Elephant in the Room: What about the shooting? Much like the Batman story itself, this series has been oddly attached to tragedy. First, The Dark Knight is forever tied to Heath Leger's iconic (a word overused, but honestly feeling like an understatement in this case) performance and death before it's release. Now, The Dark Knight Rises will always be tied to this madman who stole the show, and I don't mean Bane. It's certainly made its initial record-breaking potential moot. In the long term, I don't it will hurt it because the news rarely has the shelf life of a great movie. It's such a shame that no one will be talking about the success of the movie, but instead they will be reporting the tragedy that it is unfortunately linked to.

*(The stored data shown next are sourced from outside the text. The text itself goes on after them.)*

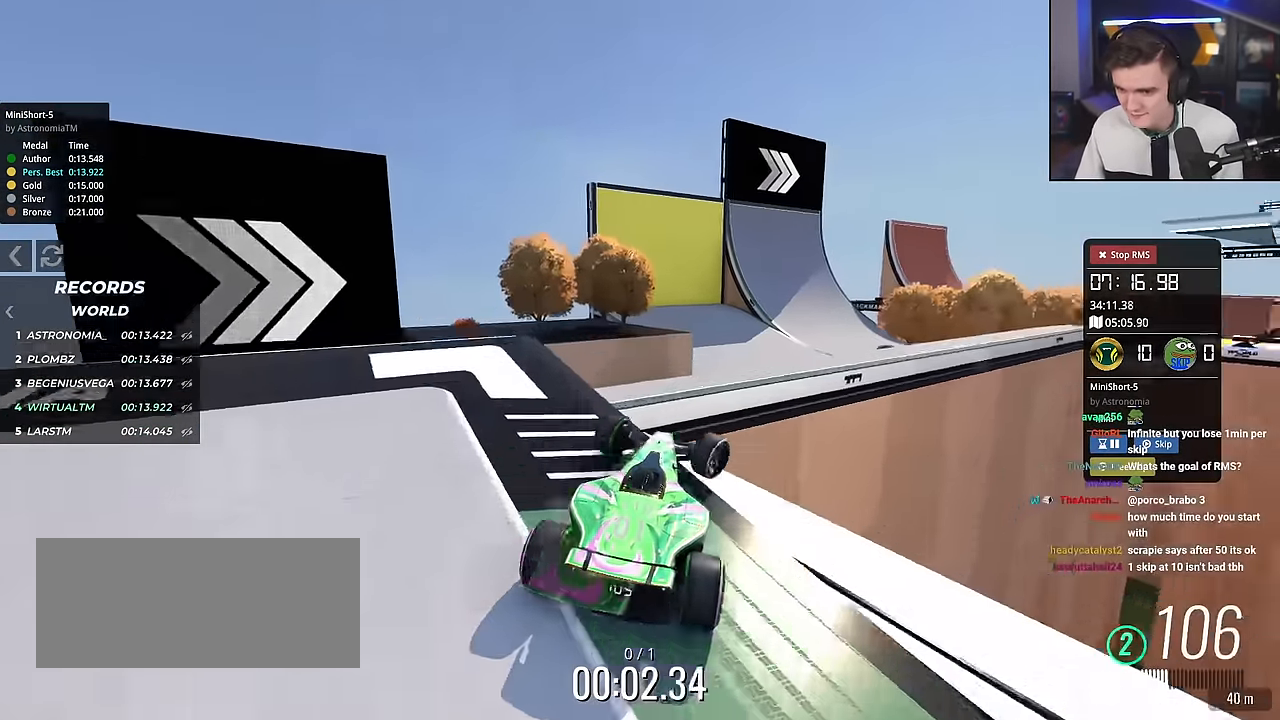
{"keys": ["up"], "events": [[100, "left", "down"], [150, "left", "up"]]}
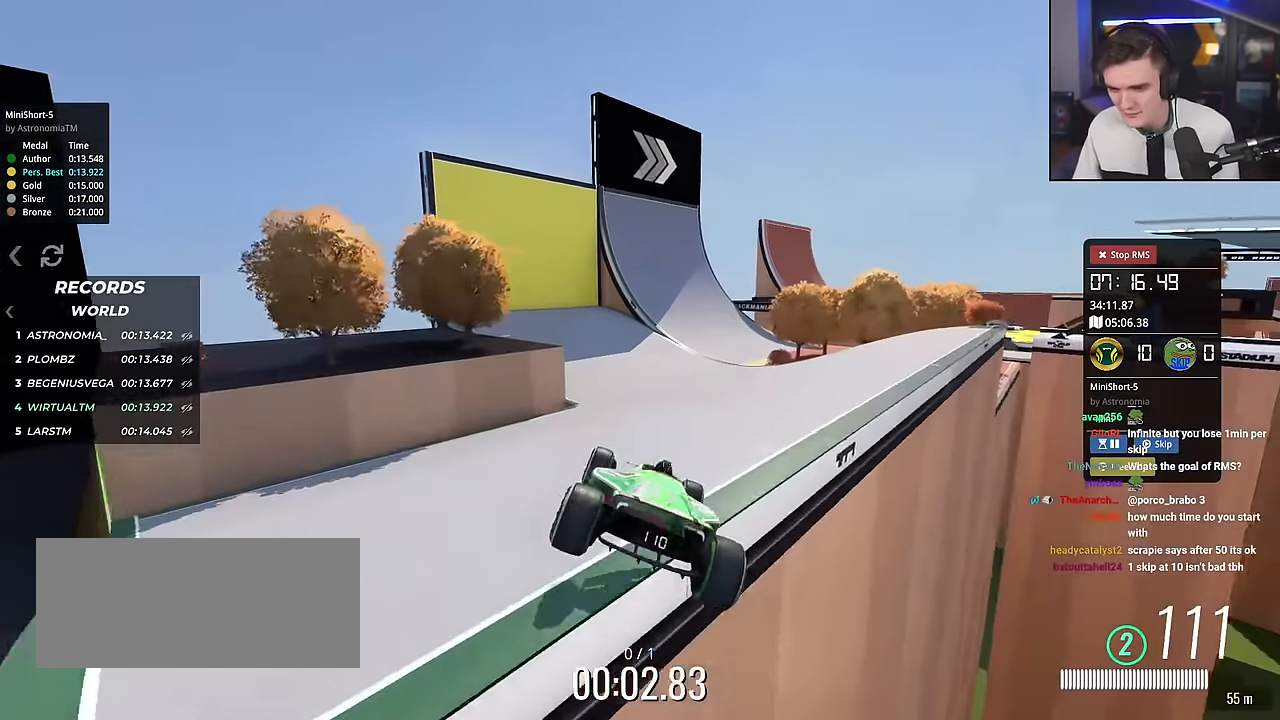
{"keys": ["up"], "events": [[67, "right", "down"], [334, "right", "up"]]}
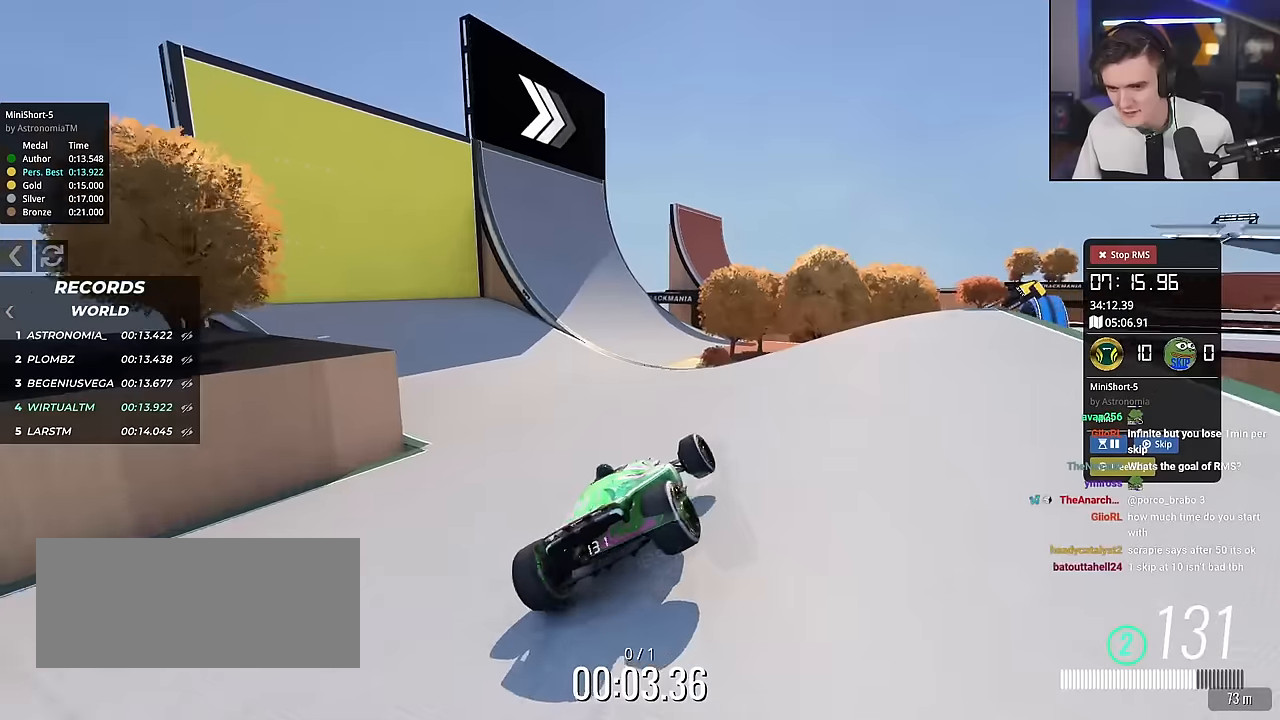
{"keys": ["left", "up"], "events": [[200, "left", "down"], [300, "left", "up"], [400, "left", "down"]]}
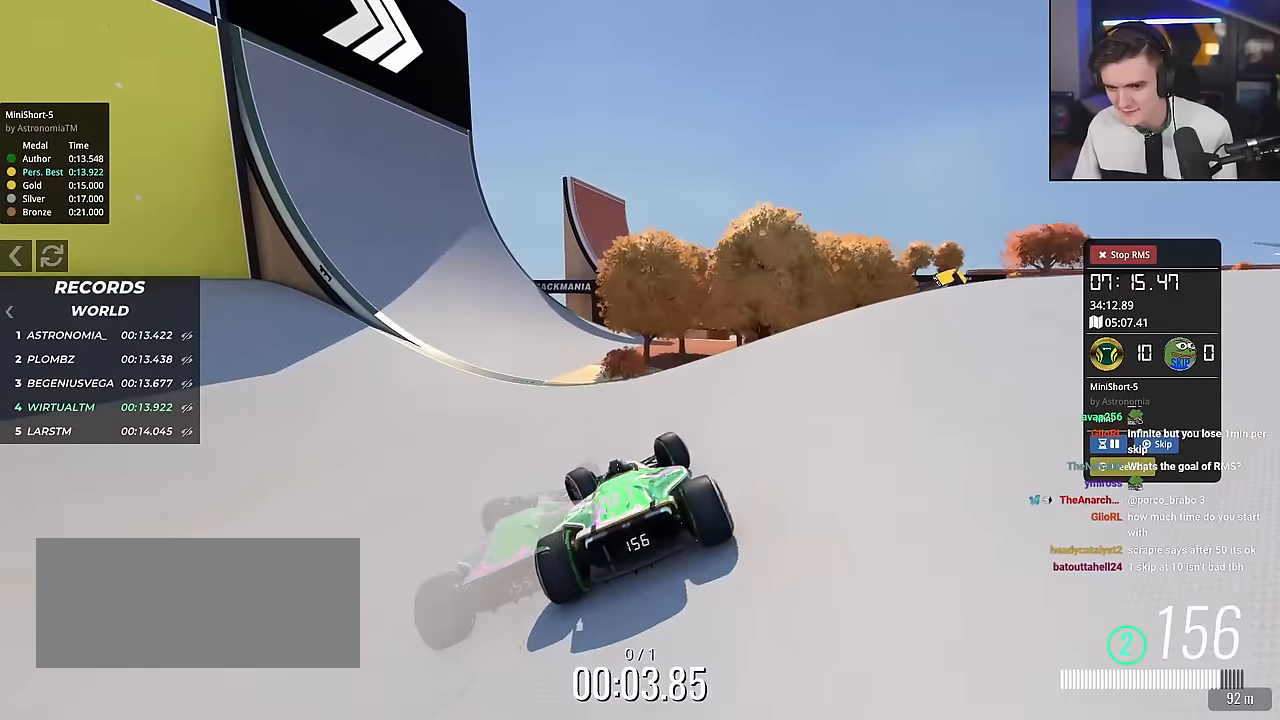
{"keys": ["left", "up"], "events": [[33, "left", "up"], [83, "left", "down"], [166, "left", "up"], [266, "left", "down"], [367, "left", "up"], [400, "left", "down"]]}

Also, if anyone tries to pull the "don't you think the content of movies like these are in some way responsible" angle, I am done with you. That is an asinine thing to say. Crazy people are crazy. If it wasn't this that gave him the idea, it would be something else. You can blame our culture in general, but don't single out this movie due to one tragic example.
To Sum Things Up:
I came in highly biased, but this is the best movie of the year so far. I'm not a huge Batman fan in general, and Christopher Nolan is one of those director's whose movies I liked first and then I realized he directed all of them. So, something had to convince me that these are great, and I think it's a "the cream always rises to the top" situation. This movie is so fucking good. Where The Avengers was an almost perfect popcorn featured, The Dark Knight Rises aspires to be much more and succeeds. It is rare that the word 'epic' feels appropriate. Before Nolan's Batman trilogy, the last great example was Lord of the Rings. This movie caps an extraordinary accomplishment and it is deserving of all the praise it receives. The only real knocks on it I can find is that it's a little long, parts feel sort of familiar (although a lot of this is intentional), and I still like The Dark Knight better. Then again, I think for The Dark Knight to feel complete, it needs to have this third movie to wrap it up.